Top of Information given
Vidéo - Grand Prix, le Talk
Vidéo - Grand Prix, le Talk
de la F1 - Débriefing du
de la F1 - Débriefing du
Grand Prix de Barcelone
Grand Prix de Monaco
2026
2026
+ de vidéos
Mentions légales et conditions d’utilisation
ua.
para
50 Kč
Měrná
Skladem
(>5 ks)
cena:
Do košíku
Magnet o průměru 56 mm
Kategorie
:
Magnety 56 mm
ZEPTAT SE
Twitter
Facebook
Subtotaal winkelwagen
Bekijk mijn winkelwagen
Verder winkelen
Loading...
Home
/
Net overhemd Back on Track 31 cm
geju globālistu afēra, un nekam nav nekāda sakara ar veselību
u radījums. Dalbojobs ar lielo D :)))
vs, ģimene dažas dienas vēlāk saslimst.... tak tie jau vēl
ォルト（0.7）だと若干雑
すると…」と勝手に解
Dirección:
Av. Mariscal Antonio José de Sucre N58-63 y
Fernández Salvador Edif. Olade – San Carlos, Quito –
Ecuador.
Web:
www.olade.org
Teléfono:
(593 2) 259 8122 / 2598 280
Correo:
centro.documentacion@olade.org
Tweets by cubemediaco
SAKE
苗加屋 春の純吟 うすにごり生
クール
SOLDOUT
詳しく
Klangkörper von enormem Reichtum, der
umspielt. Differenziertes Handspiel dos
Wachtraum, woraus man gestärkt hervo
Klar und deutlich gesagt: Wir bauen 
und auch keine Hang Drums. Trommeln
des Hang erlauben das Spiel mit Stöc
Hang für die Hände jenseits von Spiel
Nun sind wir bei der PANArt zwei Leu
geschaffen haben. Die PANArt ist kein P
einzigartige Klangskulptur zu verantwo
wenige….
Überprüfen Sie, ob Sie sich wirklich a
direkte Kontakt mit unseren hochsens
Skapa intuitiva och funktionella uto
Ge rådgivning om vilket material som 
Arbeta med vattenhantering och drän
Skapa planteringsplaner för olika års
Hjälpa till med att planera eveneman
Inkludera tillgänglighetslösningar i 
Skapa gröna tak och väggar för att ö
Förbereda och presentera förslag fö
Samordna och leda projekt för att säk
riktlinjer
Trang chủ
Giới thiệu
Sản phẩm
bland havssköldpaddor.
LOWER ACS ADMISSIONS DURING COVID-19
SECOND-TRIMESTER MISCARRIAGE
Bottom of Information given
Print each entry exactly as it appears above.

**Worked solution:**
Vidéo - Grand Prix, le Talk
Vidéo - Grand Prix, le Talk
de la F1 - Débriefing du
de la F1 - Débriefing du
Grand Prix de Barcelone
Grand Prix de Monaco
2026
2026
+ de vidéos
Mentions légales et conditions d’utilisation
ua.
para
50 Kč
Měrná
Skladem
(>5 ks)
cena:
Do košíku
Magnet o průměru 56 mm
Kategorie
:
Magnety 56 mm
ZEPTAT SE
Twitter
Facebook
Subtotaal winkelwagen
Bekijk mijn winkelwagen
Verder winkelen
Loading...
Home
/
Net overhemd Back on Track 31 cm
geju globālistu afēra, un nekam nav nekāda sakara ar veselību
u radījums. Dalbojobs ar lielo D :)))
vs, ģimene dažas dienas vēlāk saslimst.... tak tie jau vēl
ォルト（0.7）だと若干雑
すると…」と勝手に解
Dirección:
Av. Mariscal Antonio José de Sucre N58-63 y
Fernández Salvador Edif. Olade – San Carlos, Quito –
Ecuador.
Web:
www.olade.org
Teléfono:
(593 2) 259 8122 / 2598 280
Correo:
centro.documentacion@olade.org
Tweets by cubemediaco
SAKE
苗加屋 春の純吟 うすにごり生
クール
SOLDOUT
詳しく
Klangkörper von enormem Reichtum, der
umspielt. Differenziertes Handspiel dos
Wachtraum, woraus man gestärkt hervo
Klar und deutlich gesagt: Wir bauen 
und auch keine Hang Drums. Trommeln
des Hang erlauben das Spiel mit Stöc
Hang für die Hände jenseits von Spiel
Nun sind wir bei der PANArt zwei Leu
geschaffen haben. Die PANArt ist kein P
einzigartige Klangskulptur zu verantwo
wenige….
Überprüfen Sie, ob Sie sich wirklich a
direkte Kontakt mit unseren hochsens
Skapa intuitiva och funktionella uto
Ge rådgivning om vilket material som 
Arbeta med vattenhantering och drän
Skapa planteringsplaner för olika års
Hjälpa till med att planera eveneman
Inkludera tillgänglighetslösningar i 
Skapa gröna tak och väggar för att ö
Förbereda och presentera förslag fö
Samordna och leda projekt för att säk
riktlinjer
Trang chủ
Giới thiệu
Sản phẩm
bland havssköldpaddor.
LOWER ACS ADMISSIONS DURING COVID-19
SECOND-TRIMESTER MISCARRIAGE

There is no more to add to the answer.